Gibirinna 74110 & Serto 74112, les jumelles de Bishari.
Tout commence dans une forêt. Celle de Bishari, dans la province de Metu, région d'Iluababor, à l'ouest de l'Éthiopie. C'est là que des botanistes du JARC le Jimma Agricultural Research Center, fondé dans les années 1960 pour préserver et valoriser le patrimoine caféier éthiopien identifient, en 1974, deux plants d'arabica sauvages aux qualités exceptionnelles.

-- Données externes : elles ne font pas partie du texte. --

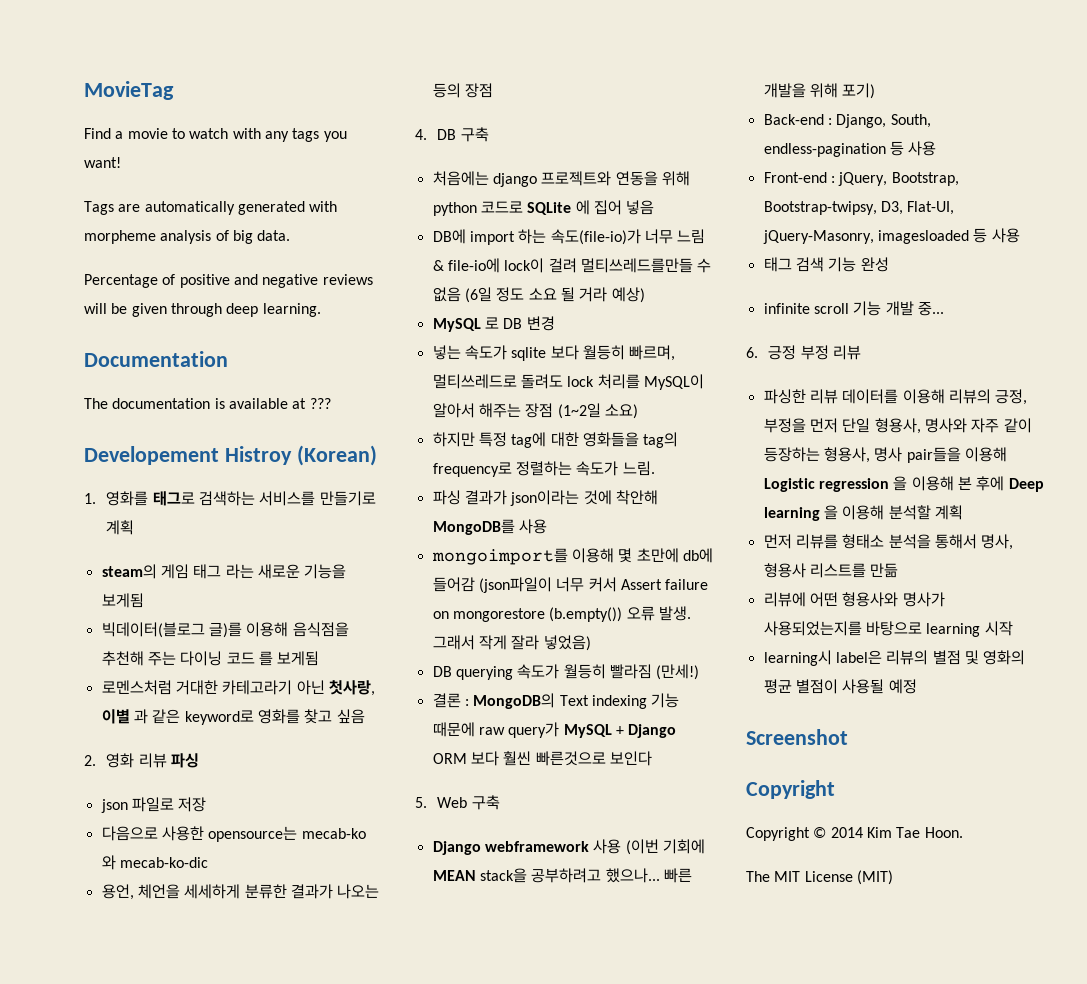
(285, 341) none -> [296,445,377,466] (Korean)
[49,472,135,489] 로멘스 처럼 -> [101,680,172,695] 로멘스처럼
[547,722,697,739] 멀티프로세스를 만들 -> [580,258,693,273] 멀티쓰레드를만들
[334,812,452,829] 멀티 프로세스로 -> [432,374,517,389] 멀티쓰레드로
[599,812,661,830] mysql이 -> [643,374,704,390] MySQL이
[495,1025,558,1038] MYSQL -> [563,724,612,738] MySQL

Ils les isolent, les sélectionnent, les étudient. Cinq ans de recherches plus tard, en 1979, ils les introduisent officiellement dans les programmes de culture sous les noms de code 74110 et 74112, le chiffre 74 désignant l'année de leur sélection, le reste leur numéro de ligne. Le monde du café de spécialité les connaît aujourd'hui sous leurs noms semblables à des codes postaux. Deux sœurs issues du même arbre mère, du même sol, du même programme de recherche, et pourtant distinctes.
Gibirinna 74110 est la plus connue des deux. Compacte, à petites feuilles, à petites cerises, elle concentre ses arômes avec l'efficacité d'une plante qui n'a pas de place à gâcher. Sa résistance naturelle à la coffee berry disease et à la rouille orangée (Hemileia vastatrix) en a fait un choix stratégique pour les producteurs éthiopiens. Mais c'est sa tasse qui convainc : florale, juteuse, d'une acidité lumineuse, avec une faible teneur en tanins qui lui confère une douceur de fond rare. Notes typiques de framboise, raisin rouge, orange et une finale propre, sans aspérité.
Serto 74112 est son héritière directe, et, par certains aspects, son perfectionnement. Même origine, même résistance à la rouille, même compacité. Mais là où Gibirinna brille par son éclat floral, Serto s'impose par sa régularité en altitude et son potentiel aromatique plus profond au-dessus de 2 000 mètres. Sa résistance à la rouille est polygénique, plus durable en conditions réelles, moins susceptible d'être contournée par de nouvelles souches du champignon. En tasse : une acidité vive, une finale sucrée, une complexité qui se révèle progressivement.
Ce que ces deux variétés partagent est peut-être leur qualité la plus précieuse : elles sont des arabicas sauvages domestiqués avec mesure. Pas des hybrides créés en laboratoire pour maximiser le rendement. Des plantes dont la génétique remonte à la forêt éthiopienne, choisies, non fabriquées. Dans un monde où la biodiversité caféière s'érode, Gibirinna et Serto sont deux raisons de rester optimiste.